- [What to produce]
If a line of the data below contains the string "Left", copy it into your answer.

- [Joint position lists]

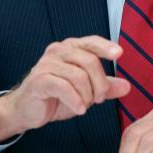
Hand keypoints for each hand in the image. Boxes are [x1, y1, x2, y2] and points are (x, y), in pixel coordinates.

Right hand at [0, 36, 129, 142]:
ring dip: (87, 94)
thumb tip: (127, 86)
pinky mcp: (39, 80)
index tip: (119, 54)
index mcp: (70, 49)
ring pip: (78, 75)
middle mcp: (58, 51)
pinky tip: (79, 109)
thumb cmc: (55, 97)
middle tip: (99, 99)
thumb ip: (105, 87)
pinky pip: (64, 87)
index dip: (106, 46)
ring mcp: (47, 64)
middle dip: (99, 84)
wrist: (26, 110)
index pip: (91, 42)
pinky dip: (75, 100)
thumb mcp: (85, 92)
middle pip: (90, 61)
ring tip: (86, 105)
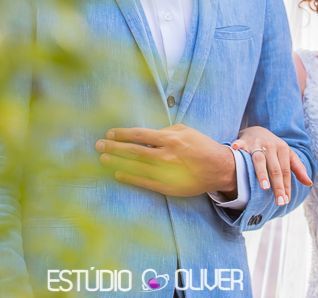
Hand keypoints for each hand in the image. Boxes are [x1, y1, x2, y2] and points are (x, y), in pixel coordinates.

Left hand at [94, 124, 236, 197]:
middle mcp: (166, 155)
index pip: (139, 135)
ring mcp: (166, 172)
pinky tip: (118, 174)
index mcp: (170, 139)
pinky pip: (144, 182)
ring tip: (103, 160)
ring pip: (136, 167)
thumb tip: (144, 135)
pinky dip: (129, 177)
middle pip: (133, 151)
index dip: (122, 134)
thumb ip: (164, 131)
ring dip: (117, 163)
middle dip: (113, 148)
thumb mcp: (185, 130)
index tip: (110, 134)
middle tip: (98, 146)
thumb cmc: (201, 146)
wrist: (219, 168)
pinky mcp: (168, 186)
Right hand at [231, 125, 311, 205]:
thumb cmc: (274, 147)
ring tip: (265, 187)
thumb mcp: (287, 155)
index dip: (286, 186)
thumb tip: (309, 183)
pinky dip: (238, 146)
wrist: (257, 130)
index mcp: (283, 149)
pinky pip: (240, 144)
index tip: (286, 200)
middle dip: (278, 186)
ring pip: (259, 159)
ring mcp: (256, 143)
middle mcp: (270, 146)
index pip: (285, 171)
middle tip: (280, 201)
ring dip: (262, 173)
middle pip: (275, 169)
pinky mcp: (244, 141)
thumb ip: (298, 168)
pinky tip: (236, 148)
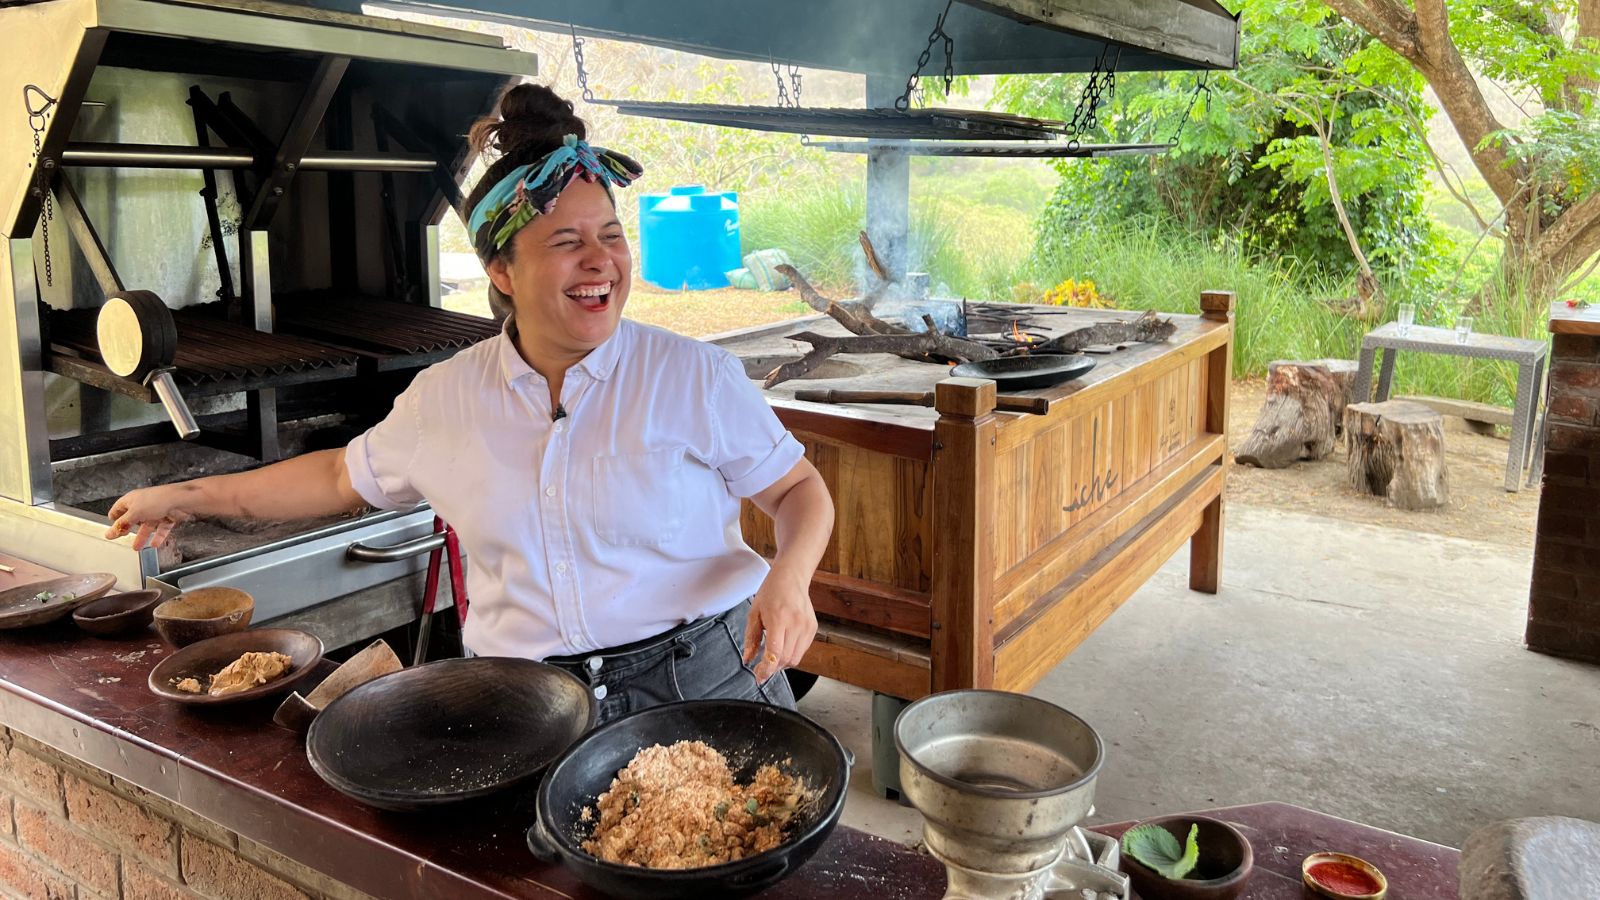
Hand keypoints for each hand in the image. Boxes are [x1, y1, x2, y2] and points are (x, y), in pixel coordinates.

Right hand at [104, 483, 202, 548]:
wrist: (180, 500)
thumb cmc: (157, 500)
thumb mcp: (134, 514)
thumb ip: (122, 524)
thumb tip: (110, 533)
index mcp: (132, 499)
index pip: (119, 508)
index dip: (114, 516)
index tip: (111, 525)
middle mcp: (144, 504)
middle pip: (133, 518)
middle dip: (128, 528)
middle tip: (122, 536)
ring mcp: (156, 510)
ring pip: (147, 526)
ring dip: (142, 537)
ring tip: (137, 547)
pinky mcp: (168, 516)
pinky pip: (161, 529)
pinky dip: (157, 537)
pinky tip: (154, 544)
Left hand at [742, 566, 816, 683]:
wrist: (791, 577)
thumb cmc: (771, 592)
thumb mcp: (754, 614)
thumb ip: (751, 639)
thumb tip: (748, 659)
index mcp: (779, 619)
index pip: (775, 653)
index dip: (766, 669)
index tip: (759, 677)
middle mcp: (796, 624)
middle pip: (785, 659)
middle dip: (772, 668)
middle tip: (761, 668)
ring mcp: (807, 627)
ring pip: (795, 658)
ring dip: (782, 663)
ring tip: (772, 656)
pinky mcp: (813, 628)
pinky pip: (802, 650)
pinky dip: (791, 654)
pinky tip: (783, 646)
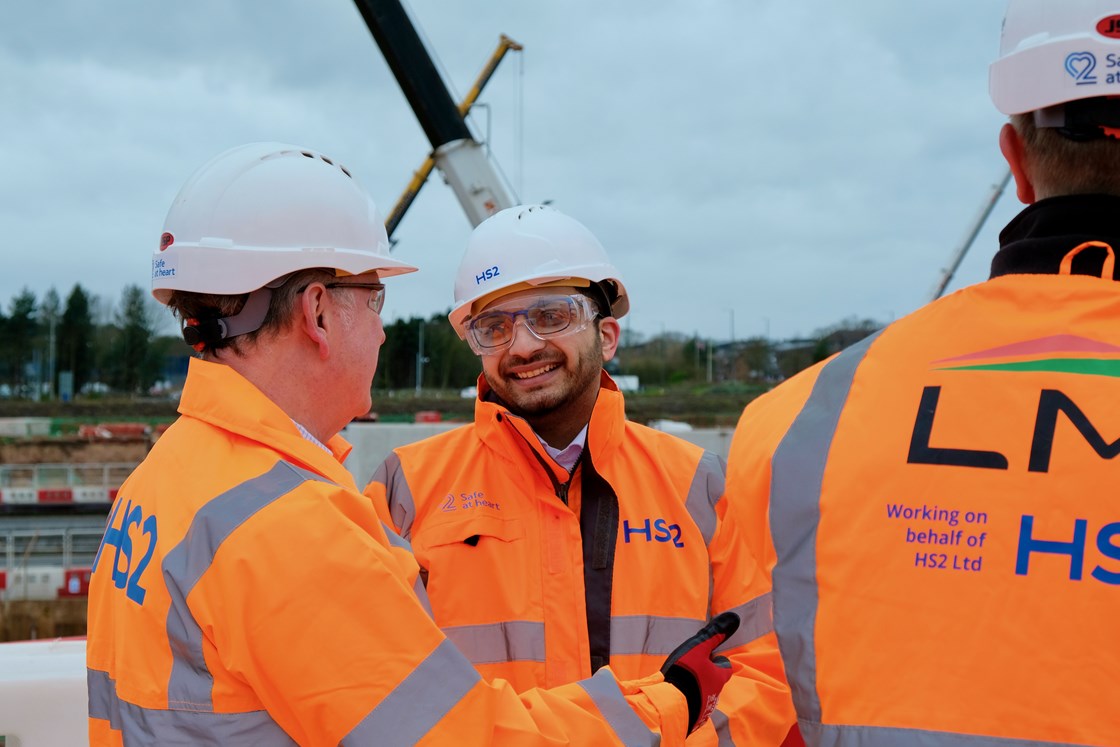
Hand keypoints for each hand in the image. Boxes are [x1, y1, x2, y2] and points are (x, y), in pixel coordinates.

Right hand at [660, 612, 738, 733]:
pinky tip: (678, 695)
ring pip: (704, 693)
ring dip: (697, 687)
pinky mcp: (694, 717)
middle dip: (707, 674)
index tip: (708, 656)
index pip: (726, 666)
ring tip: (683, 682)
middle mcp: (716, 693)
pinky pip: (694, 705)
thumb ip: (714, 634)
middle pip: (715, 680)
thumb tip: (734, 617)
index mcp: (719, 676)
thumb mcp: (698, 648)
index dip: (718, 660)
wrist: (670, 705)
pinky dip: (689, 699)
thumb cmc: (686, 673)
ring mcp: (705, 707)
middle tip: (693, 668)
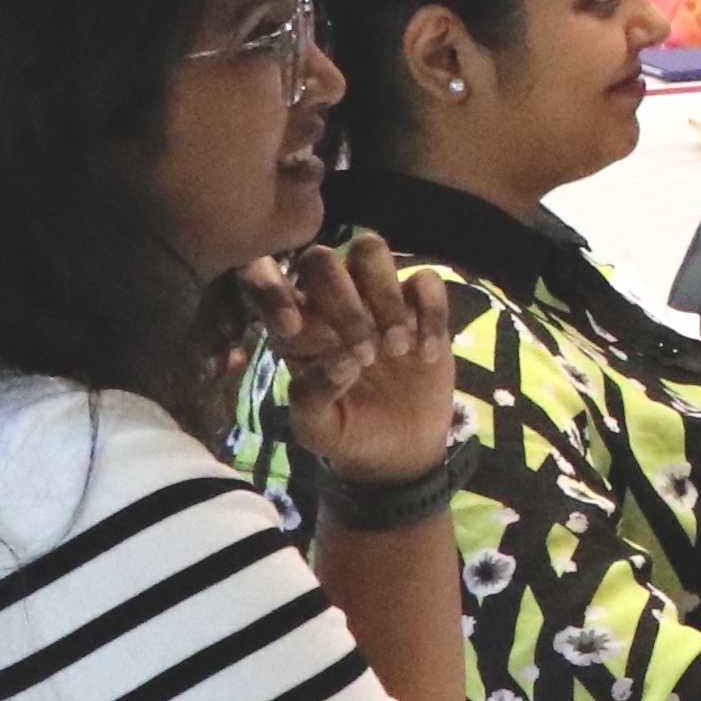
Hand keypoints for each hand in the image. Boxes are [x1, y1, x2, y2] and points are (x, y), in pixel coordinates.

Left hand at [263, 233, 462, 483]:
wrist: (400, 450)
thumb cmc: (348, 433)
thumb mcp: (317, 427)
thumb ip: (311, 395)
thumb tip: (342, 362)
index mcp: (294, 325)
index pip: (269, 283)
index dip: (272, 291)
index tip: (291, 330)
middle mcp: (329, 301)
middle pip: (321, 259)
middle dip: (342, 302)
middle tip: (367, 356)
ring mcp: (377, 297)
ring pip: (370, 249)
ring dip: (384, 296)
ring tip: (396, 348)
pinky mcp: (420, 305)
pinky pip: (426, 280)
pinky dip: (431, 313)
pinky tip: (428, 355)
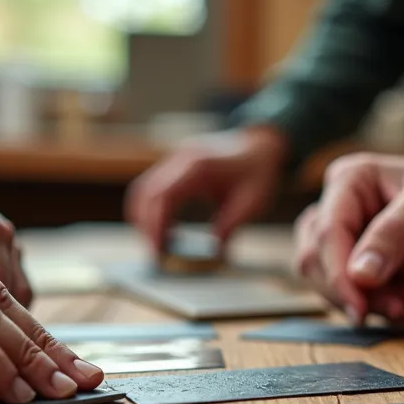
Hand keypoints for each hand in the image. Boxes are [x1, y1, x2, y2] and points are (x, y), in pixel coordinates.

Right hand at [126, 126, 287, 251]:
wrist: (259, 146)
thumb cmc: (257, 172)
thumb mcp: (252, 202)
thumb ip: (231, 226)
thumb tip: (214, 254)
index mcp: (199, 166)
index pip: (164, 196)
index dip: (156, 225)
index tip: (158, 251)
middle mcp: (180, 160)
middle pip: (146, 194)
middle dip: (147, 227)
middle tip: (157, 256)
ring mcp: (173, 162)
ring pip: (143, 191)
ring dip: (144, 219)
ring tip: (158, 247)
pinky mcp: (173, 168)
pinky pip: (151, 190)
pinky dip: (151, 211)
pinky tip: (164, 232)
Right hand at [293, 149, 403, 322]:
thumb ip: (394, 234)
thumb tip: (357, 275)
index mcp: (351, 182)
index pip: (324, 232)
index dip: (336, 273)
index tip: (360, 305)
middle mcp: (348, 210)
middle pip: (316, 261)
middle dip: (349, 292)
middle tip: (392, 309)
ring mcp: (362, 243)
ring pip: (335, 285)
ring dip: (371, 304)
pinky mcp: (380, 271)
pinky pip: (364, 299)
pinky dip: (389, 307)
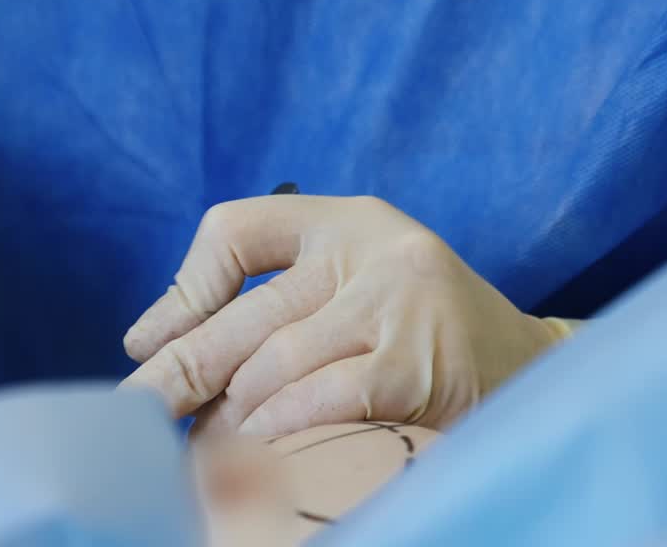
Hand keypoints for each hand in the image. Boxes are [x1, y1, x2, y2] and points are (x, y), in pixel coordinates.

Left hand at [122, 195, 565, 436]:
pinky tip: (253, 446)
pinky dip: (280, 426)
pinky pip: (325, 396)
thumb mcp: (352, 287)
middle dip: (181, 368)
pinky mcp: (420, 359)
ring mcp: (396, 298)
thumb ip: (278, 303)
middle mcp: (368, 246)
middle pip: (247, 308)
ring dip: (226, 412)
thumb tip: (158, 347)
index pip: (237, 231)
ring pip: (277, 359)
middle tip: (134, 413)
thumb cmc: (419, 332)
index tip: (147, 342)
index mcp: (343, 221)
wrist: (532, 370)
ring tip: (191, 446)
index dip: (183, 289)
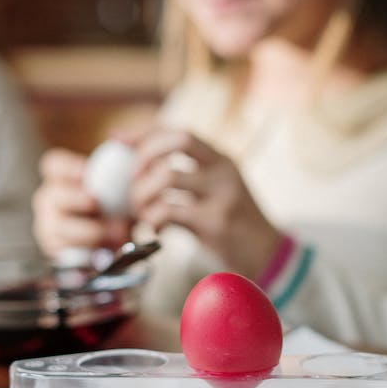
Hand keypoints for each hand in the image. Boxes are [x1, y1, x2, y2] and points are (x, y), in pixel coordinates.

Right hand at [31, 148, 130, 255]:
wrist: (117, 240)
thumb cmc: (115, 206)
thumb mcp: (120, 185)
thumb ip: (119, 163)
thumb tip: (120, 139)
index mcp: (61, 178)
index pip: (53, 165)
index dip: (67, 167)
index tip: (86, 172)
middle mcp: (50, 200)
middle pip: (52, 195)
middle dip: (74, 198)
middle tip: (95, 201)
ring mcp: (49, 225)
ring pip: (59, 226)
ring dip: (89, 229)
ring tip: (115, 232)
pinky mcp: (55, 250)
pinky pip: (66, 251)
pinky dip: (88, 250)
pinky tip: (106, 248)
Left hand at [129, 128, 280, 279]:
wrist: (267, 256)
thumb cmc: (232, 226)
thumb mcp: (216, 193)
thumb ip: (187, 178)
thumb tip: (139, 164)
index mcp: (221, 160)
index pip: (179, 132)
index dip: (145, 133)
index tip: (119, 141)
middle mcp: (223, 170)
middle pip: (177, 140)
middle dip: (145, 156)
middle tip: (133, 181)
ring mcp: (222, 194)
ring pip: (167, 175)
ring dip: (142, 194)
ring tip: (141, 212)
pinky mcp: (215, 221)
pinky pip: (169, 211)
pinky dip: (152, 219)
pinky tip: (155, 230)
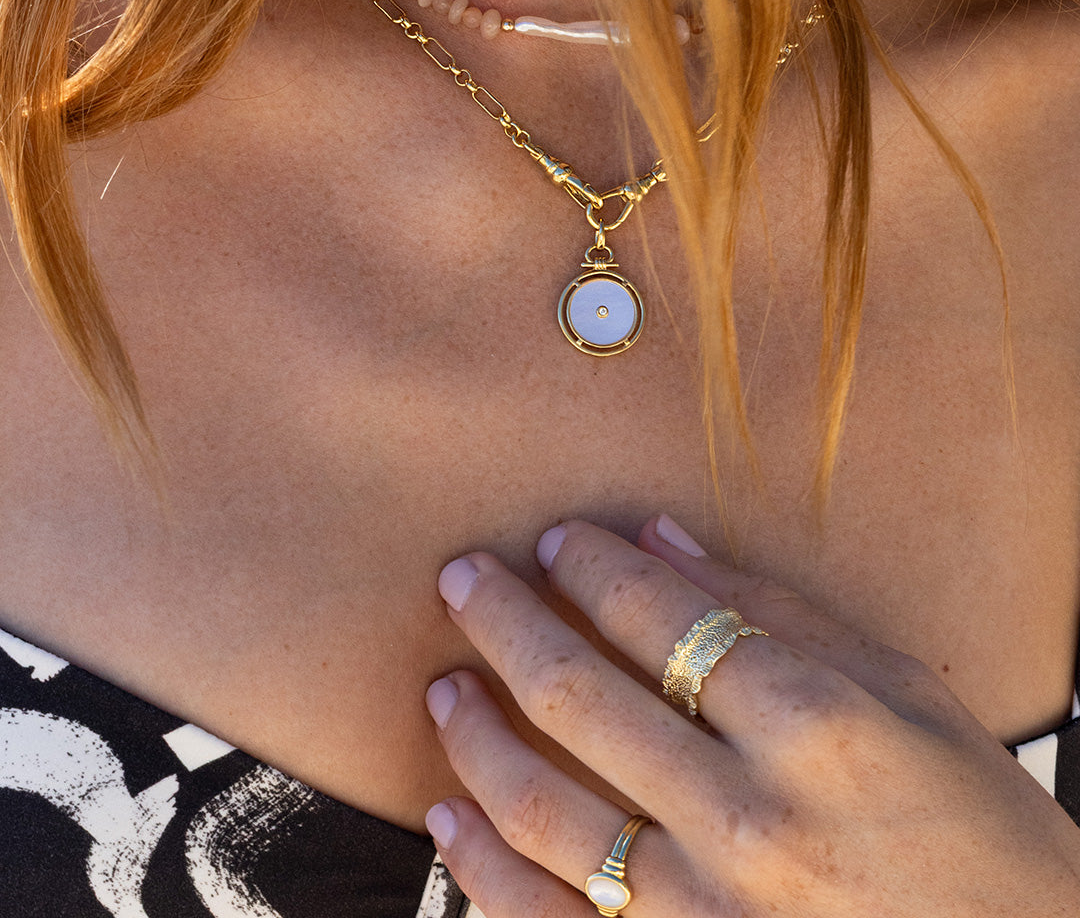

- [Answer box]
Left hand at [94, 124, 236, 197]:
Left hand at [742, 566, 816, 683]:
Left hand at [263, 233, 462, 483]:
Left hand at [122, 195, 565, 436]:
Left hand at [129, 128, 280, 279]:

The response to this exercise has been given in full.